Hükümetin IŞİD’e destek vermediğini söylemesi, ‘ destek vermediği’ anmalına gelmez. TIR’lara arama isteyen savcılar gerçekten hukuka aykırımı davranmış? Yoksa o TIR’lar üstün gücün talimatıyla hareket ettiği için mi savcılar suçlu bulunmuş? Bunlara bakmak gerekir. Şöyle diyelim o TIR’larda gerçekten insanı yardım taşınıyor idiyse bunu kimseden saklamanın gereği yoktu. Madem içinde insanı yardım malzemesi var bunu niye milli istihbarat yapıyor?
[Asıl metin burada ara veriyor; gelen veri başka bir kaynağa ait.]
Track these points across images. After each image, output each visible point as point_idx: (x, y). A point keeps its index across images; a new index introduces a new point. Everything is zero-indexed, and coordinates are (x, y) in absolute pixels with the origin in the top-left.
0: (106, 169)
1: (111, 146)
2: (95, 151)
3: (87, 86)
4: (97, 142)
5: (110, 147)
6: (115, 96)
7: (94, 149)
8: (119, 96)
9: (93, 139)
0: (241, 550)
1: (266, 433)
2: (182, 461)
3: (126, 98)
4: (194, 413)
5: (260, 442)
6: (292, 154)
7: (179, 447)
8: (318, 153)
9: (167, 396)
Kızılay’a ne oldu? Bu soruların cevaplarının verilmesi lazım. Olaylara bir bütün olarak baktığımızda sorunun ve cevabının çok faklı olduğunu görüyoruz. Mesela Irak hükümetinin Musul’u boşaltırken biz niye oradaki konsolosluğumuzu boşaltmıyoruz? Oradaki diplomatlarımız niye Türkiye’ye çağrılmıyor? Aradan 3 aya yakın bir zaman geçti 49 insanımız ister adına rehin deyin ister esir ne olursa olsun şu an IŞİD’in elinde. Bu terör örgütünün adı ister cumhuriyet olsun ister başka bir şey. Ortadaki tek gerçek yaşanan ölümler ve esirler.” diye konuştu.
“DAVUTOĞLU NEREYE ELİNİ ATTIYSA ORASI ÇIKMAZA GİRDİ”
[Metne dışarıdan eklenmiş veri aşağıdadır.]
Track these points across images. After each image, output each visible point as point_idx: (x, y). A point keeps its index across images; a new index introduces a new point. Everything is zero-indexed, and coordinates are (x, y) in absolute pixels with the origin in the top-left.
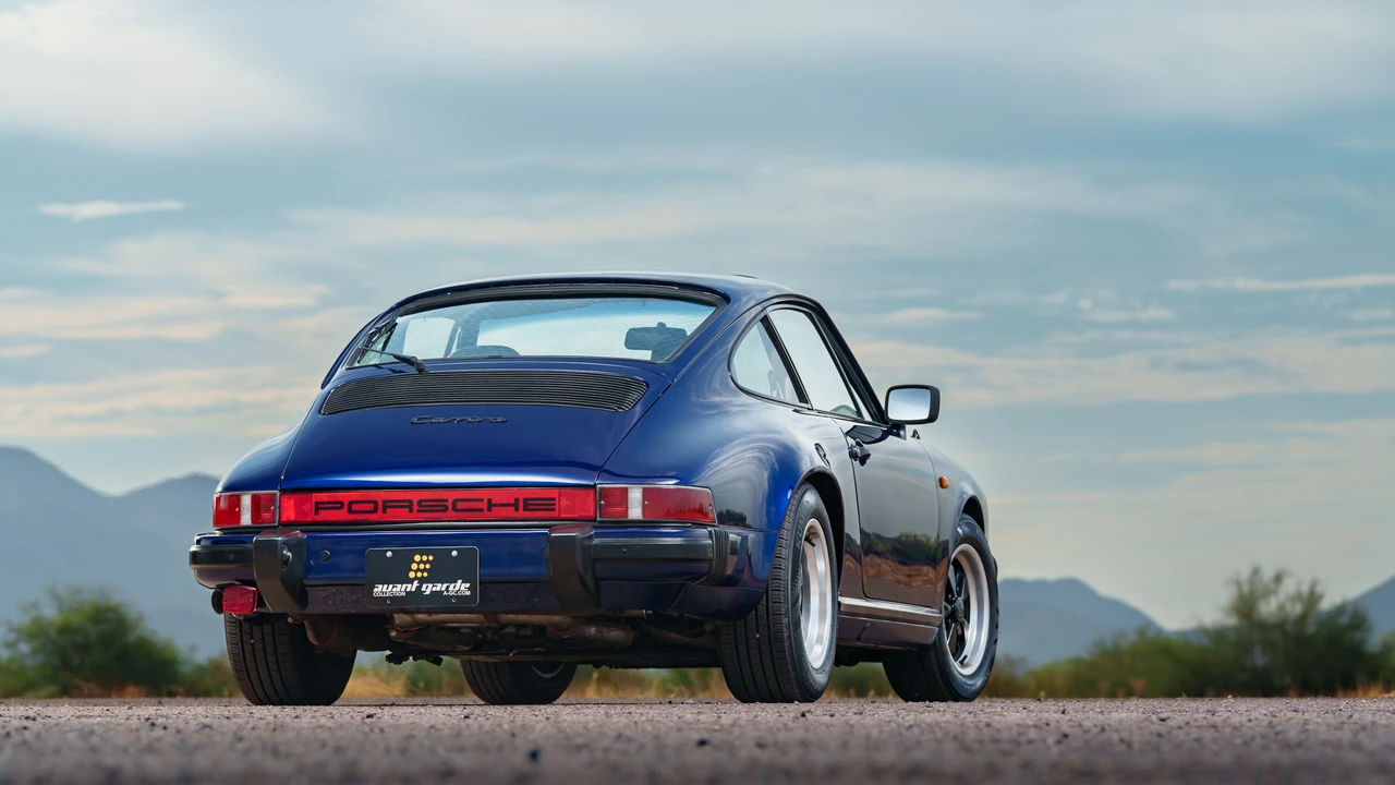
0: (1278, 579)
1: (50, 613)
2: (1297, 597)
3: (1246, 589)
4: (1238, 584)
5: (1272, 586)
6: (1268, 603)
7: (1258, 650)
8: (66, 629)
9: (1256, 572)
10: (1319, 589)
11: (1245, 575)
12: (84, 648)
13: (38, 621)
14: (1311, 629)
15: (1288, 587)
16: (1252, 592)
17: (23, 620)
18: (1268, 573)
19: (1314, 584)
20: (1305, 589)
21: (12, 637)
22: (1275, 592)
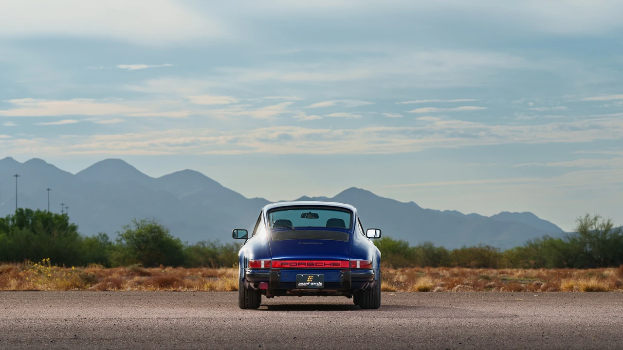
0: (596, 219)
1: (134, 229)
2: (604, 225)
3: (584, 223)
4: (581, 221)
5: (593, 221)
6: (592, 228)
7: (588, 246)
8: (140, 235)
9: (588, 216)
10: (611, 223)
11: (583, 217)
12: (147, 242)
13: (129, 232)
14: (608, 238)
15: (600, 222)
16: (586, 224)
17: (125, 231)
18: (592, 217)
19: (609, 221)
20: (606, 223)
21: (119, 238)
22: (594, 224)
IŞİD’in elindeki Türk rehinelerle ilgili olarak nasıl bir girişimde bulunulduğunun bilinmediğini söyleyen Kamalak, “Hükümetin vatandaşlarımızın kurtarılması noktasında ne gibi girişimlerinin olduğunu bilmiyoruz. Davutoğlu sürekli temas halinde olduğunu söylüyor. Siz bunu nasıl buluyorsunuz? Davutoğlu nereye elini attıysa orası çıkmaza girdi. İnşallah dış politikadaki o yanlış uygulamalar Türkiye’nin içine yansımaz.” şeklinde konuştu.
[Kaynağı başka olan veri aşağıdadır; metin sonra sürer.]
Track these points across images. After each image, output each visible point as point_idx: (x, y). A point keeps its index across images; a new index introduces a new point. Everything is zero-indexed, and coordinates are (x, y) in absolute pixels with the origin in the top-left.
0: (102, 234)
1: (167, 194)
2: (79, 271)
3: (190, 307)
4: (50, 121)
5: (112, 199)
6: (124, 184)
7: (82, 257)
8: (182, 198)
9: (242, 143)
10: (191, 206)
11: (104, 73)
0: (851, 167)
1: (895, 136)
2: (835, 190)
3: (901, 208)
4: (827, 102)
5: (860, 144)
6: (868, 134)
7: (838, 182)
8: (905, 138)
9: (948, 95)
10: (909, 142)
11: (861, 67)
Kamalak, Abdullah Gül’ün Milli Görüş’ün lideri Necmettin Erbakan’ın mezarını ziyaret etmesine ilişkin ise “Tabi Abdullah Gül, bu ocakta yetişen üzerinde hocamızın büyük emeği olan birisidir. Bu bir vefa borcu diye nitelendirilebilir. (Partiye döner mi) Bunu zaman gösterir. Başkası adına konuşmak doğru olmaz, bu kendisinin bileceği bir şeydir. Biz baba ocağıyız. Mili görüşüz. Saadet Partisi’yiz, dolayısıyla huzur ve kardeşlik isteyen herkese kapımız sonuna kadar açık.” ifadelerini kullandı.